– Да как же диспозиция разве вам была неизвестна?
– Э, брат, диспозиция, дислокация.[456] Бросилось всё, сбилось в кучу, адъютанты скачут, отступать по какой [то Клап]ау, а чорт ее знает, что за Клапау?[457] Тут атака эта в Шенграбен, тут атака. Лошадь убили и ранили. Ай, ай, – покачав головой. – Ну, хорошо, что привез денег, а то нет. Я просадил на одну немочку. Что за прелесть в Раузнице, когда мы стояли авангардом, она приезжала из Аустерлица, это городишка скверный, она дочь сапожника. Что за пуховики – умора.[458]
Приятели почти до утра сидели, разговаривая и не обращая вниманья на Берга, который вернулся и лег спать.[459]
– Я изрубил одного[460] линейца и как он схватился руками за острую саблю, так[461] и ссадил.[462] Что скверно, брат, это: интрига, интрига и интрига.[463] Немцы, – он оглянулся на Берга, – тебе я только скажу, я бы с нашими солдатами разбил бы Бонапарта.[464]
– Ну что Багратион?
– Молодец! Он подъезжал к нам два раза и <спокоен> все равно, как на параде….[465]
– Вот он уже пойдет, – сказал Борис, – стоит только забрать репутацию, а чины тогда можно.
– Ты уверен, что ты будешь главнокомандующим? – вдруг помолчав спросил Толстой.
Борис подумал немного,
– Да уверен, – сказал он, слегка улыбнувшись. – Нет, постой. Я боюсь первого дела. Ежели я не струшу, тогда я уверен, что я всё могу.
– И я думаю часто теперь, – сказал Толстой, – государь ведь может прямо произвести в полковники, ну вдруг убьют полкового командира, всех эскадронных, я один останусь и оставят меня полковым командиром.[466] – В это время вошел Волконский, двоюродный брат Бориса.[467] Толстой не знал его, хотя и слышал про него, как про гордого, чопорного, французского юношу рыцаря.[468] Он не понравился Толстому, красивый, тонкой, сухой,[469] с маленькими, белыми, как у женщины, ручками, раздушенный и элегантный до малейших подробностей своего военного платья. Он не поклонился никому, искоса презрительно поглядел на Толстова и, когда его познакомили, лениво протянул руку и не пожал руки, а только предоставил свою пожатию. Адъютантик[470] очень не понравился Толстому, считавшему себя уже обожженным боевым офицером, перенесшим уже много трудов и опасностей. Углы губ его поднялись выше, губы сжались, и Борис с свойственным ему тактом всё время следил за Толстым и незаметно смягчал недоброжелательство Толстого и вызывал В[олконского] на такие разговоры, которые бы не могли зацепить самолюбие Толстого. Толстой был однако поражен и даже почувствовал некоторое уважение этим презрением штабного паркетного молодчика к боевому офицеру, тогда как до сих пор все эти господа, как будто чувствуя свою вину блестящего и выгодного бездействия, всегда заискивали в нем и в ему подобных боевых офицерах, теперь сделавших славное отступление. Толстой начал продолжать рассказ о отступлении и несколько раз задевал адъютантов и штабных, говоря, что эти господа, как всегда ничего не делая, получали награды. B[олконский], видимо, нисколько не интересовался всем этим, как будто такие рассказы он слыхал бесчисленное число раз и они уж успели ему надоесть.

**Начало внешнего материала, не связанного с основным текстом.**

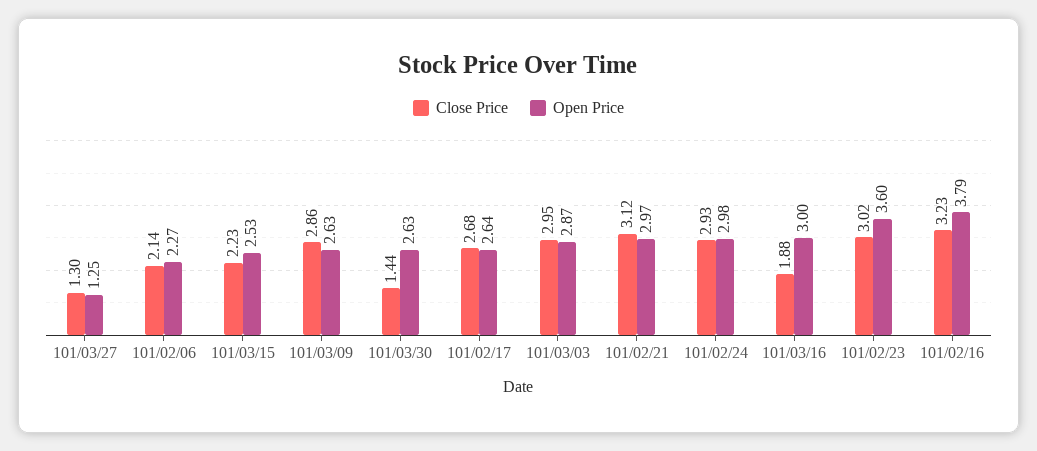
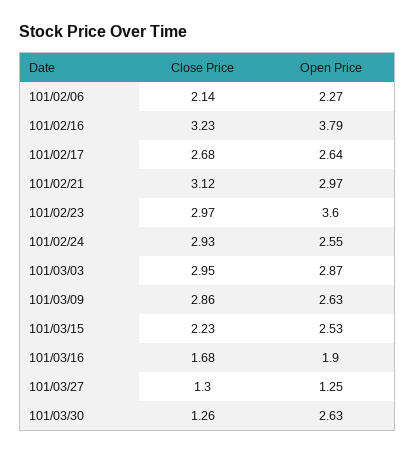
  {
    "Close Price": {
      "101/03/27": 1.3,
      "101/02/06": 2.14,
      "101/03/15": 2.23,
      "101/03/09": 2.86,
-     "101/03/30": 1.44,
+     "101/03/30": 1.26,
      "101/02/17": 2.68,
      "101/03/03": 2.95,
      "101/02/21": 3.12,
      "101/02/24": 2.93,
-     "101/03/16": 1.88,
+     "101/03/16": 1.68,
-     "101/02/23": 3.02,
+     "101/02/23": 2.97,
      "101/02/16": 3.23
    },
    "Open Price": {
      "101/03/27": 1.25,
      "101/02/06": 2.27,
      "101/03/15": 2.53,
      "101/03/09": 2.63,
      "101/03/30": 2.63,
      "101/02/17": 2.64,
      "101/03/03": 2.87,
      "101/02/21": 2.97,
-     "101/02/24": 2.98,
+     "101/02/24": 2.55,
-     "101/03/16": 3,
+     "101/03/16": 1.9,
      "101/02/23": 3.6,
      "101/02/16": 3.79
    }
  }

– Ну что,[471] вы получили письмо? – спросил Борис.
– Получил, – отвечал B[олконский] по французски (он говорил на этом языке с особенным изяществом).[472] – Все здоровы. В[олконский] развалился на диване с ногами, как будто был один и дома. – Как я устал.
– Ты в чем ездил?
– В карете, гадость страшная, разлом[ило]. Вели мне дать пить.
– Шампанского? Хочешь?
– Нет, избавь пожалуйста, воды дай.
Дав поговорить ему о домашних делах и не обращаясь к Толстому, которого видимо бесило молчание, Борис перевел его вопросом о том,что он слышал в главной квартире, на общий разговор.